Beantworte die folgenden Fragen zum Text über den »Green New Deal«.
(a) In welchem Jahr zogen die Grünen mit der Idee noch exklusiv in den Europawahlkampf?
(b) Welche Partei verabschiedete ein Manifest für einen »Green New Deal«?
(c) Welches Vorhaben verkündete Ursula von der Leyen Ende 2019?

── ZITIERTER ABSCHNITT

Der »Green New Deal« läuft auf eine Enttäuschung hinaus

Weniger Realismus wagen

Der »Green New Deal« scheint eine Art eierlegender Wollmilchsau zu sein: Die Wirtschaft floriert, alle finden erträgliche Arbeit mit fairen Löhnen und der Untergang der Zivilisation findet nicht statt. Und das ohne Revolution, Generalstreik und Barrikadenkampf, weil der Staat einige Billionen investiert.

Kein Wunder, dass die Idee immer mehr Anhängerinnen und Anhänger findet. 2009 zogen die Grünen damit noch exklusiv in den Europawahlkampf. Dann griffen Bernie Sanders und andere linke Demokratinnen und Demokraten das Konzept in den USA auf. Die britische Labour Party verabschiedete ein Manifest für einen »Green New Deal«, auch ein Großteil der deutschen Linkspartei plädiert inzwischen dafür.

Ein erfolgreicher »Green New Deal« wäre schön. Wahrscheinlicher ist, dass die Träume platzen und die Perspektivlosigkeit noch ärger wird.

Ende 2019 verkündete EU-Kommissionspräsidentin Ursula von der Leyen (CDU) einen »European Green Deal«. US-Präsident Joe Biden nennt sein Projekt zwar nicht so, aber Programme wie »Build Back Better« und der »American Jobs Plan« versprechen ebenfalls eine gewaltige Anschubfinanzierung zur Sanierung der Infrastruktur, zur Digitalisierung von Wirtschaft und Gesellschaft sowie eine Umstellung auf erneuerbare Energien und viele neue Arbeitsplätze.

────
── VORLIEGENDE DATENSÄTZE

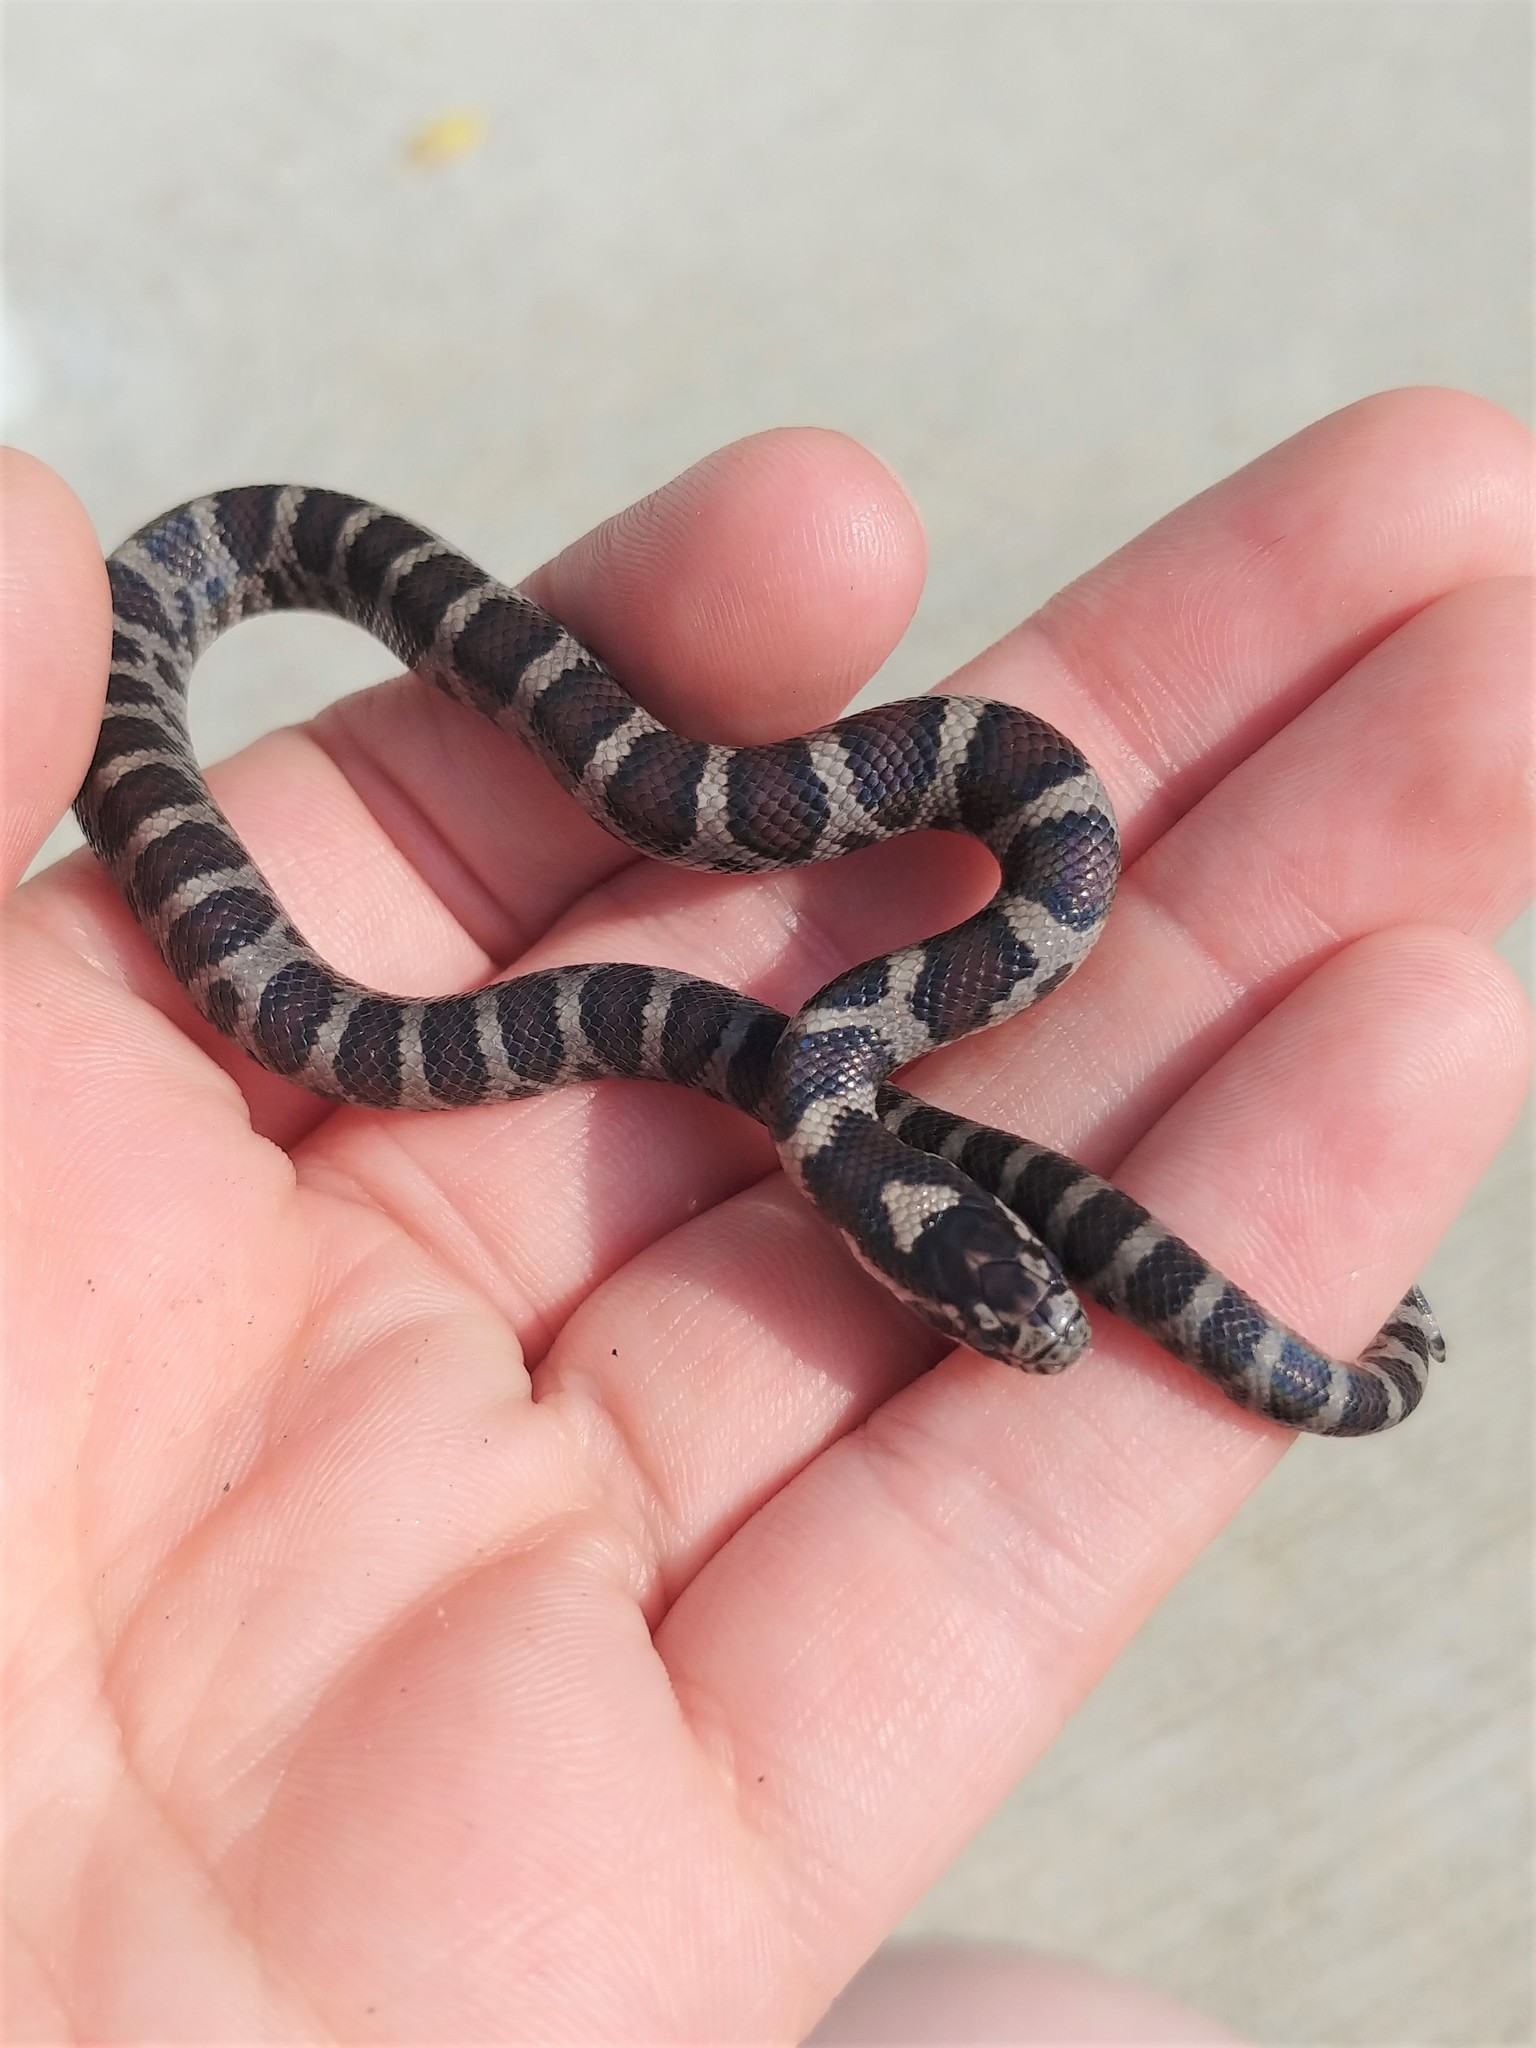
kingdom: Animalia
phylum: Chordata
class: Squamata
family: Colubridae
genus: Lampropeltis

────
── VORLIEGENDE DATENSÄTZE

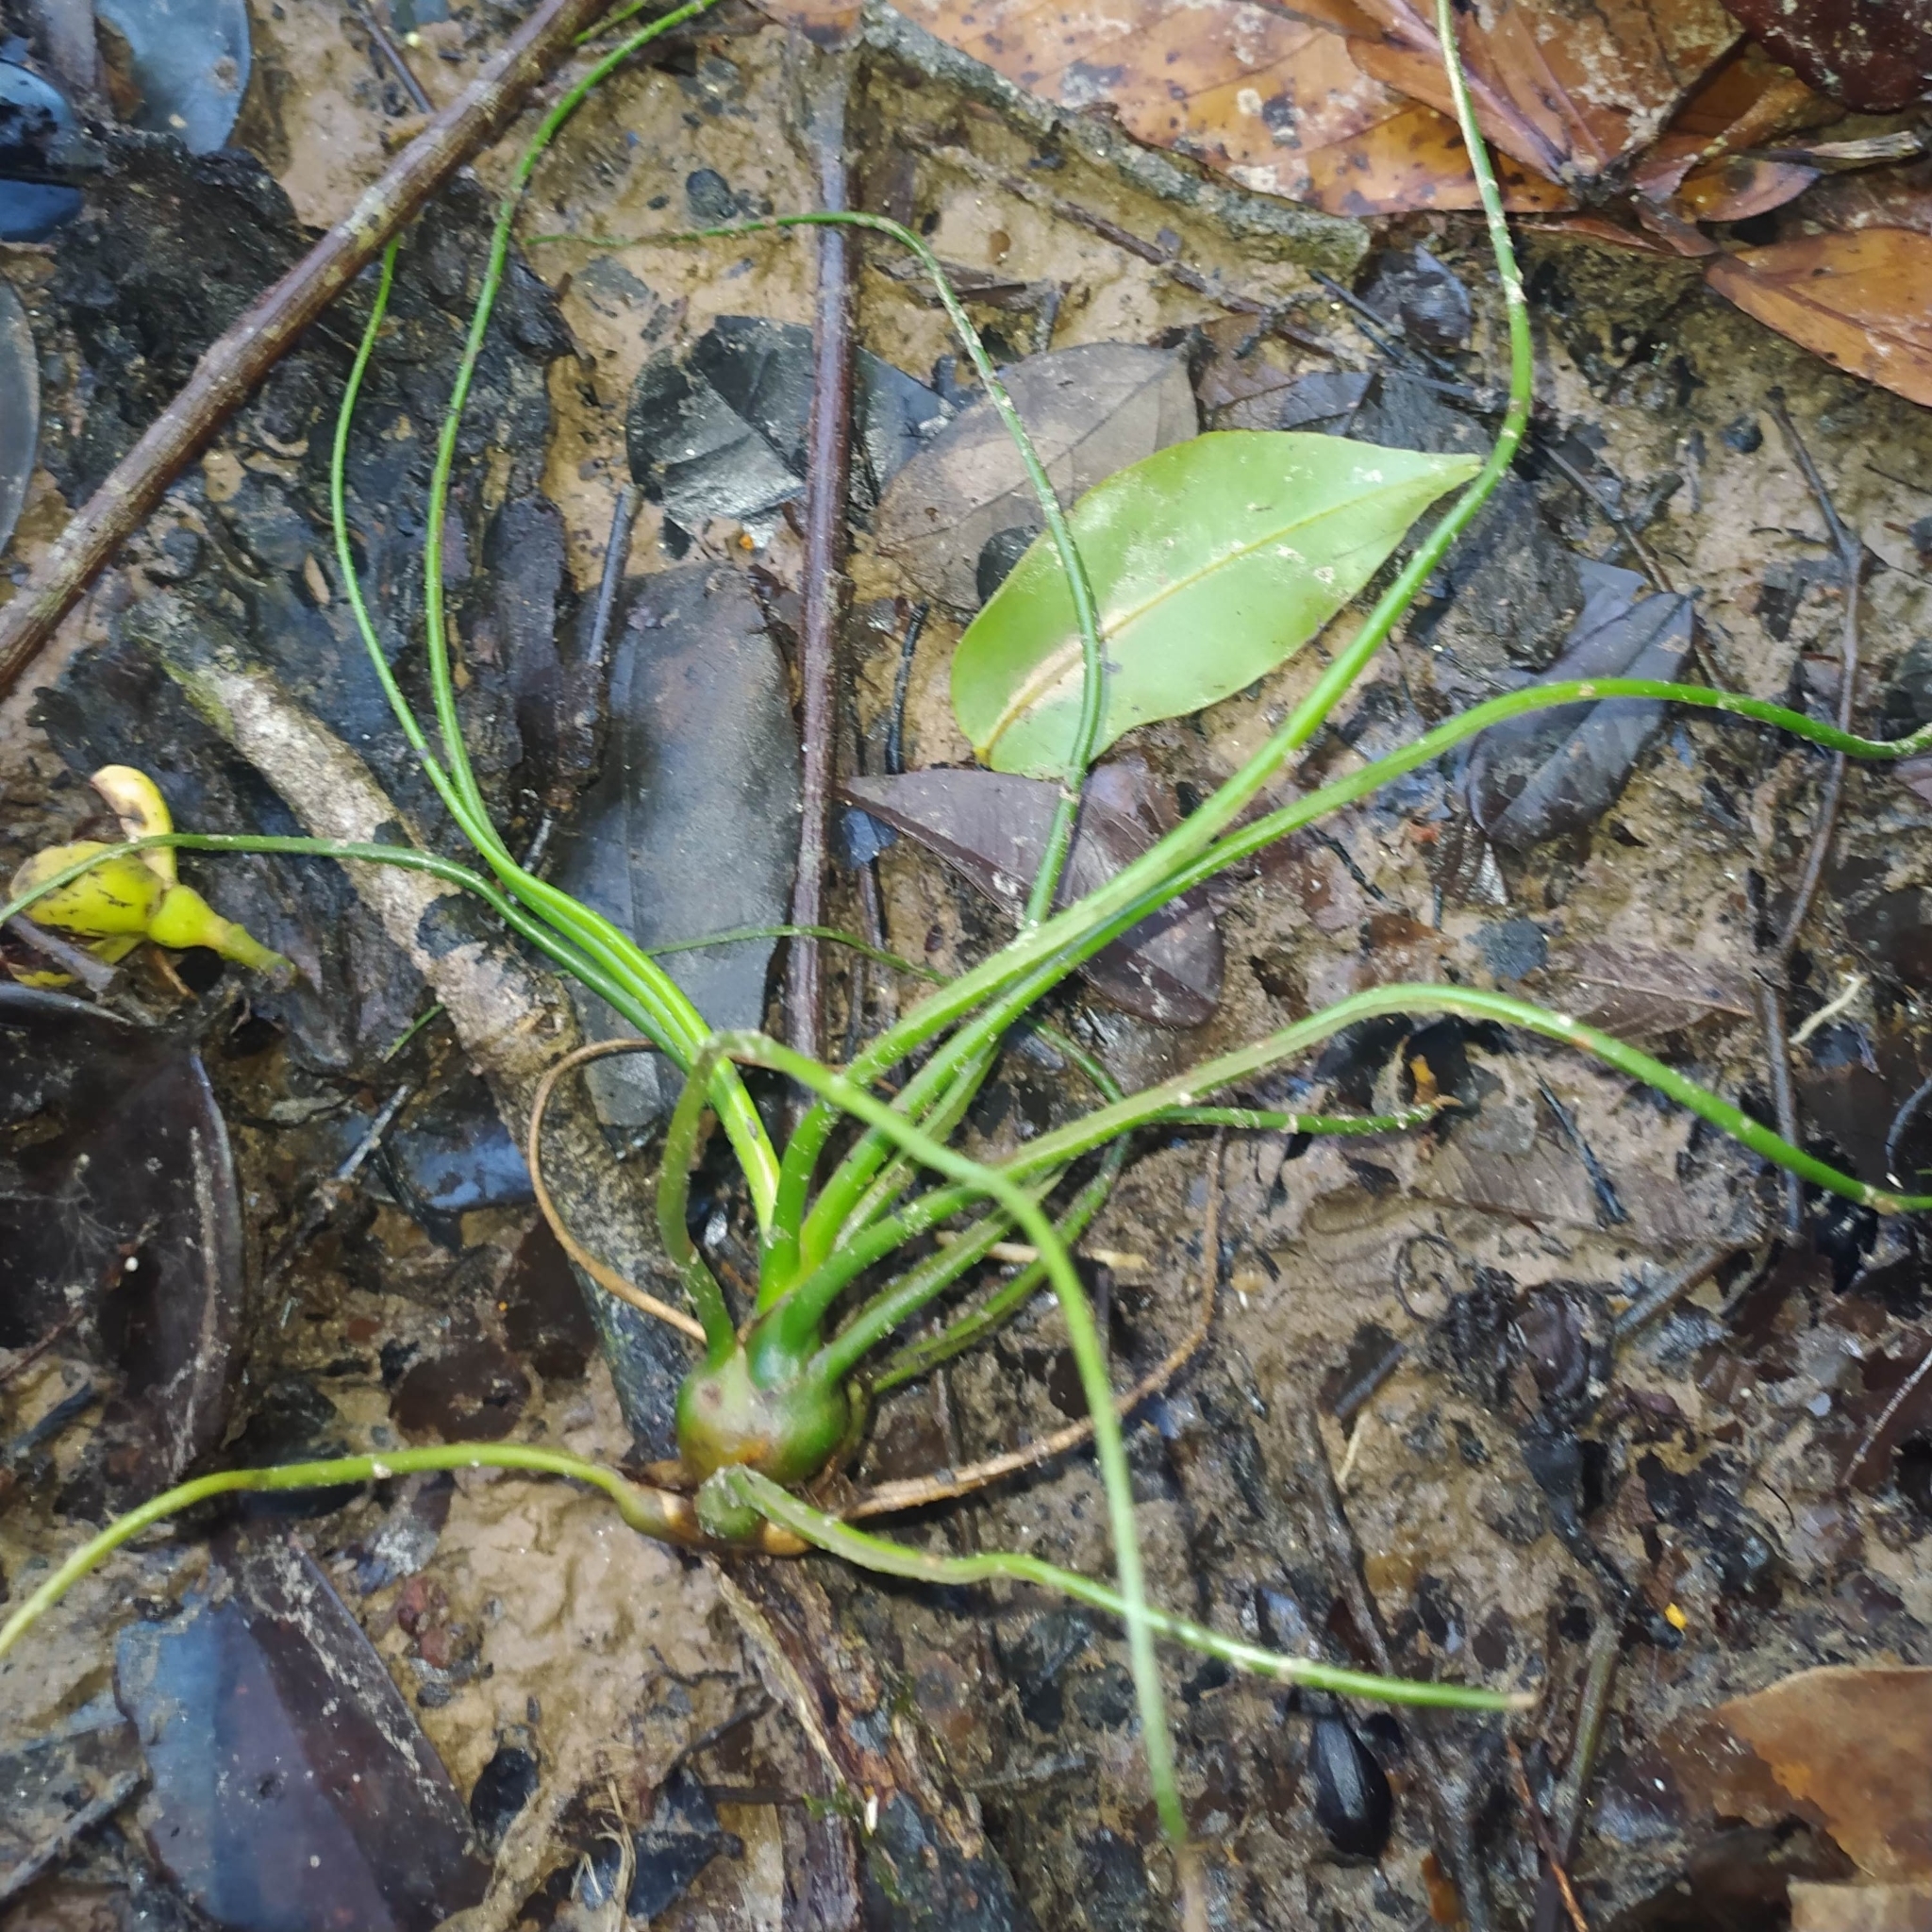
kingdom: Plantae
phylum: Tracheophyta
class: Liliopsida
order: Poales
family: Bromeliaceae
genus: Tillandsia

────

▶ _ERGEBNIS_:
(a) 2009
(b) Die britische Labour Party
(c) Einen »European Green Deal«